Val witnessed two major massacres which had a lifelong impact on him. On 29 October 1941, almost 10,000 people were taken away as part of the ‘Great Action’. They were shot by the Nazis and their Lithuanian collaborators at the Ninth Fort, including seven members of Val’s family. Val said that this was when he and his surviving family lost their faith in humanity.

“We realised that the atrocities were not committed by misfits, or by sadists, or by psychopaths. They were committed by ordinary decent people like you and me.”

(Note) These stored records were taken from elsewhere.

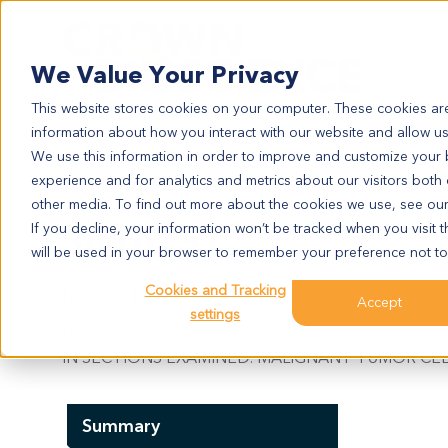
Search
We Value Your Privacy
This website stores cookies on your computer. These cookies are
information about how you interact with our website and allow u
We use this information in order to improve and customize your
experience and for analytics and metrics about our visitors both
SA10151
other media. To find out more about the cookies we use, see ou
SA10151
If you decline, your information won’t be tracked when you visit t
will be used in your browser to remember your preference not to
Cookies and Tracking
Model Information:
Accept
settings
Liposarcoma. Pathol comment: C/W DIAGNOSIS.
IN SECTIONS EXAMINED. MALIGNANT TUMOR CELL
Summary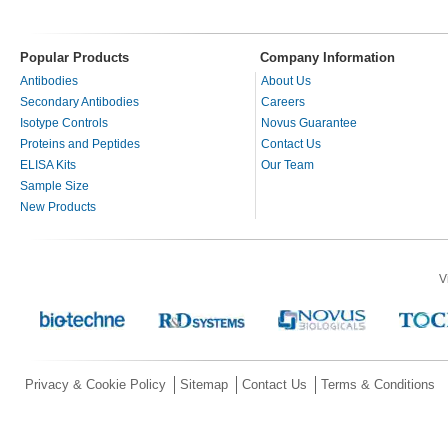
Popular Products
Company Information
Antibodies
About Us
Secondary Antibodies
Careers
Isotype Controls
Novus Guarantee
Proteins and Peptides
Contact Us
ELISA Kits
Our Team
Sample Size
New Products
V
Privacy & Cookie Policy
Sitemap
Contact Us
Terms & Conditions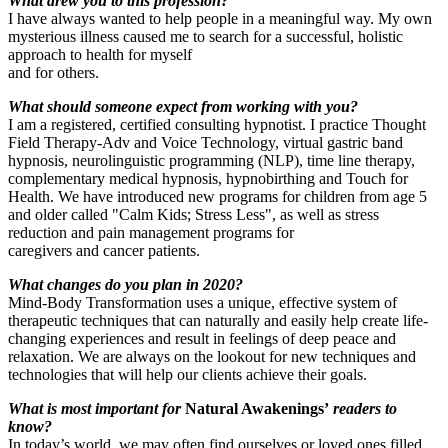
What drew you to this profession?
I have always wanted to help people in a meaningful way. My own
mysterious illness caused me to search for a successful, holistic
approach to health for myself
and for others.
What should someone expect from working with you?
I am a registered, certified consulting hypnotist. I practice Thought
Field Therapy-Adv and Voice Technology, virtual gastric band
hypnosis, neurolinguistic programming (NLP), time line therapy,
complementary medical hypnosis, hypnobirthing and Touch for
Health. We have introduced new programs for children from age 5
and older called "Calm Kids; Stress Less", as well as stress
reduction and pain management programs for
caregivers and cancer patients.
What changes do you plan in 2020?
Mind-Body Transformation uses a unique, effective system of
therapeutic techniques that can naturally and easily help create life-
changing experiences and result in feelings of deep peace and
relaxation. We are always on the lookout for new techniques and
technologies that will help our clients achieve their goals.
What is most important for
Natural Awakenings’
readers to
know?
I
n today’s world, we may often find ourselves or loved ones filled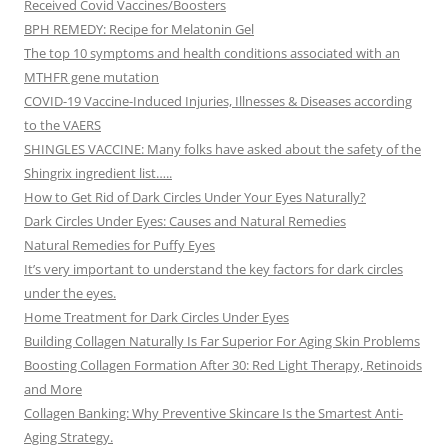
Received Covid Vaccines/Boosters
BPH REMEDY: Recipe for Melatonin Gel
The top 10 symptoms and health conditions associated with an
MTHFR gene mutation
COVID-19 Vaccine-Induced Injuries, Illnesses & Diseases according
to the VAERS
SHINGLES VACCINE: Many folks have asked about the safety of the
Shingrix ingredient list…..
How to Get Rid of Dark Circles Under Your Eyes Naturally?
Dark Circles Under Eyes: Causes and Natural Remedies
Natural Remedies for Puffy Eyes
It’s very important to understand the key factors for dark circles
under the eyes.
Home Treatment for Dark Circles Under Eyes
Building Collagen Naturally Is Far Superior For Aging Skin Problems
Boosting Collagen Formation After 30: Red Light Therapy, Retinoids
and More
Collagen Banking: Why Preventive Skincare Is the Smartest Anti-
Aging Strategy.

He also witnessed the ‘Children’s Action’ (Kinderaktion) which took place from 27-28 March 1944. During the day, whilst many adults were working outside the Kaunas ghetto, the Nazis forcibly took away the children, elderly, sick, and disabled and then murdered them. Val said that this massacre was one of his most stressful memories and his worst experience in the ghetto.

“It’s one of my most stressful memories and I get nightmares and I wonder, when I wake up, I wonder that if God is a master of the universe, why is it that he allowed the ghetto children to be massacred.”

By 1944, the German army was in retreat. The 12,000 remaining Jews were forced onto overcrowded cattle wagons and taken to concentration camps in Germany. During the three-day journey, Val was separated from his mother and never saw her again. He arrived in Dachau concentration camp near Munich and was soon stripped of his identity. He was given a prisoner uniform and an SS guard tore up the precious photograph of his mother, which was his last remaining possession.

Val was sent to Kaufering, a subcamp of Dachau, where the conditions were worse than anything he had experienced in the ghetto. All inmates were forced to perform heavy labour on starvation rations. Most of the remaining Kaunas Jews died of starvation.

Val was liberated on 1May 1945 by the American army. He was the only member of his immediate family to survive. Val’s first emotion was euphoria for finally being free, however this soon turned into a deep depression when he realised that his whole family had been murdered.

He was hospitalised for six months at St Ottilien after liberation. As he was finally beginning to heal, he met Ibi, his future wife, who was working in the hospital administration after being liberated herself. For Val, meeting Ibi was ‘therapeutic’. They quickly decided to marry and create a new life for themselves. 

Val’s cousin Margaret  also survived the Holocaust and was living in West Yorkshire with her husband, Joseph. Val and lbi decided to join them and moved to England in October 1948, bought their first home in Brighouse, and became British citizens in 1955. They enjoyed working in West Yorkshire’s textile industry and raised their two daughters. They remained a devoted couple for over 60 years.

For many years, Ibi and Val never talked about their experiences, not even to their family. In the 1980s, they decided that they owed it to the victims of the Nazi persecution and the Holocaust to tell their stories. They visited many schools to help inspire tolerance among young people and to raise awareness about the privilege of living in a stable democracy. In 2005, the couple were presented to the Queen on the 60th anniversary of the liberation of Auschwitz.

Val sadly died in June 2011 and is greatly missed.

“We lost everything. But we built everything up again from scratch.”